The Uncommon Man

July 18, 2007

Chicken Soup Factory

This morning we packed 18 people into a small van (not an unusual experience here) and traveled from the IRC office to the community of Chicken Soup Factory (named after the business that was there before the war). We are conducting two days of staff training in the Chicken Soup Factory women's center for the women and men who attended our introductory training in February.

In our previous visits to this women's center it was constructed primarily of grass mats on a cement foundation of a demolished single room structure. Now, a whole new meeting room with a metal roof and plaster walls painted a beautiful blue had been constructed out of what had previously been a front courtyard.

Most of our first day was spent giving staff a variety of opportunities to explore their assessment of the successes and challenges of the Male Involvement Project since its inception eight month age. This staff group, social workers and trainers based in three different Liberian counties separated by 5-9 hours of rough roads, has few opportunities to be together as a team. The discussion, punctuated by pounding rain creating an almost deafening drumming on the roof, was very important to them.

They shared many stories of men and women making real changes in the lives of the women, men and families of their communities. Men are now referring cases of domestic violence and sexual assault to the IRC social workers. Men and women's action groups in collaboration with community leaders are working together to develop and enforce community rules and regulations about family violence. Men are directly approaching men who have been abusive to challenge them on their behaviors, and support them in developing respectful attitudes and behaviors towards women. Women are more confident in their outreach activities, knowing they have male allies in the community.

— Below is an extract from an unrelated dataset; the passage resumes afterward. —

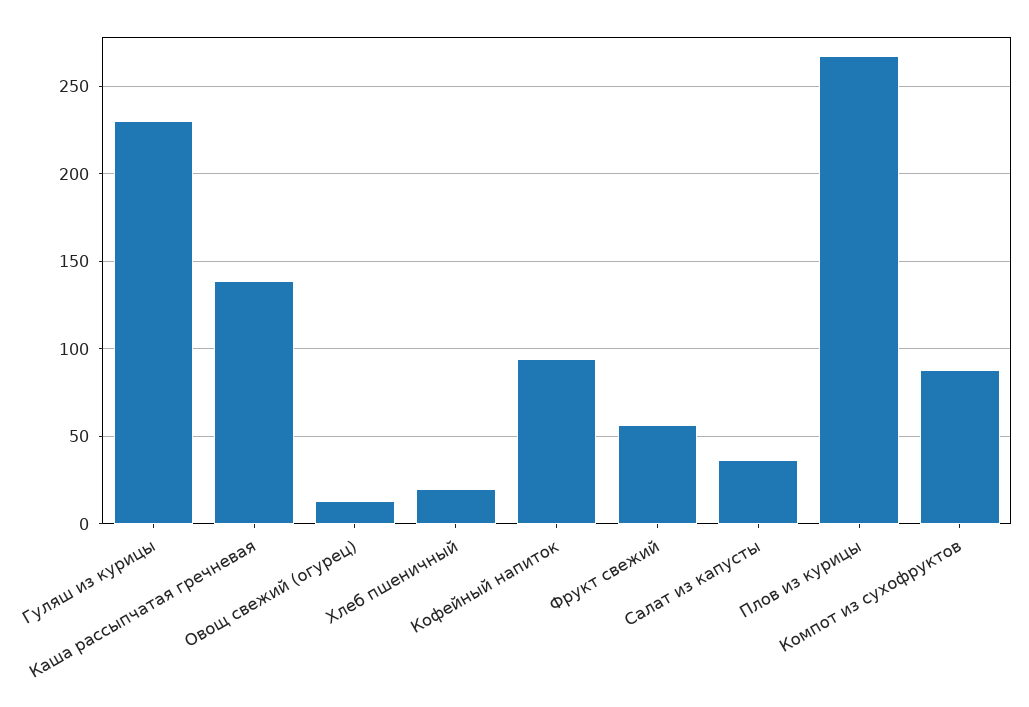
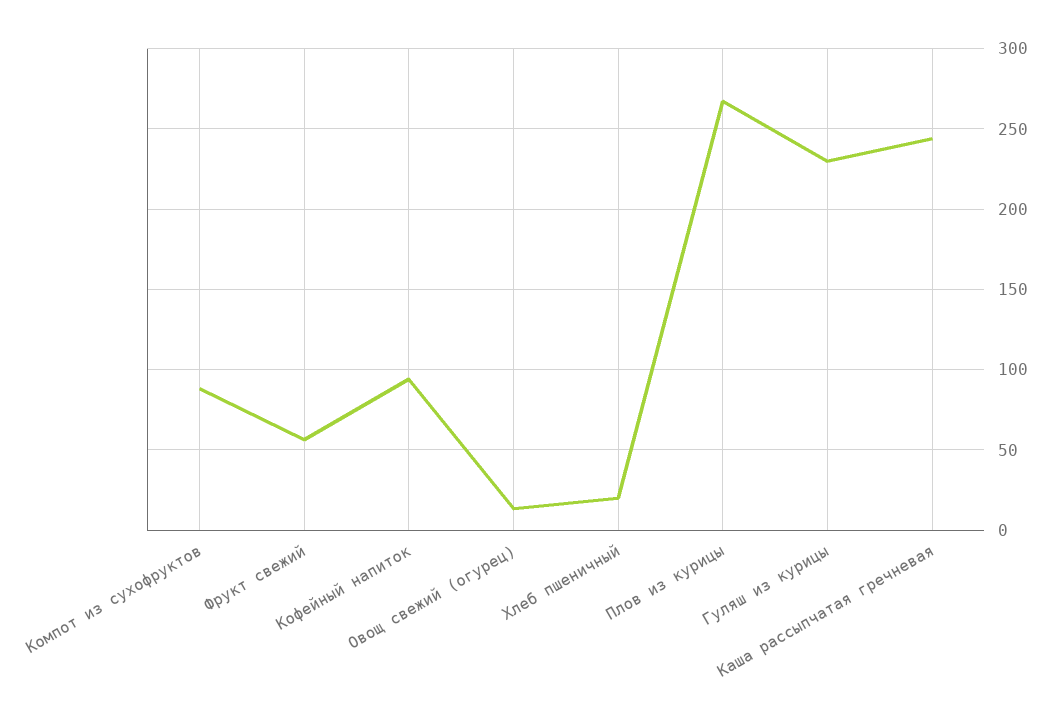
Каша рассыпчатая гречневая: 140 -> 245
Салат из капусты: 35 -> none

In June, the Men As Partners to End Violence Against Women (MAPEVAW) campaign mobilized more than 4000 men and women in nine communities using street parades, sports programs, speakers, skits, songs, chants, dancing, posters and stickers. Over 1700 people in Monrovia marched, chanting and singing, several miles to a rally in City Hall. And one of the major cell phone companies in Liberia, Lonestar, sent a text message to 150,000 subscribers reading "Real Men Do Not Abuse Women- Please join the IRC in supporting its campaign on Men AS Partners in Ending Violence Against Women- June 25-29, 2007."

We also heard about a recent regional meeting of IRC GBV staff from Liberia, Sierra Leone and Cote D'Ivoire where the Male Involvement Project was highlighted. Representatives from several of the men's and women's action groups conducted several of the awareness-raising activities they learned from Men's Resources International to demonstrate strategies for male involvement.

Even as we were meeting with the IRC staff, a Regional Interagency Meeting on GBV, including government officials from Guinea, Cote d'Ivoire, Sierra Leone and Liberia as well as NGO representatives from IRC, UNICEF, Save the Children Alliance, CVT, CCF, Oxfam, UNFPA, UNHCR and others were sharing strategies for GBV response, intervention and prevention. In radio and newspaper interviews, the Liberian Ministry of Gender and Development publicly acknowledged IRC's leadership in involved men in working with women to end gender-based violence.

We ended the day taking Navanita out to dinner at our favorite restaurant with tables literally on the beach, just yards from the surf. We sat under a round thatch roof to protect us from the intermittent rain, learned more about Navanita's previous work in India and Papua New Guinea, and further developed a shared vision for strategic GBV program development in Liberia.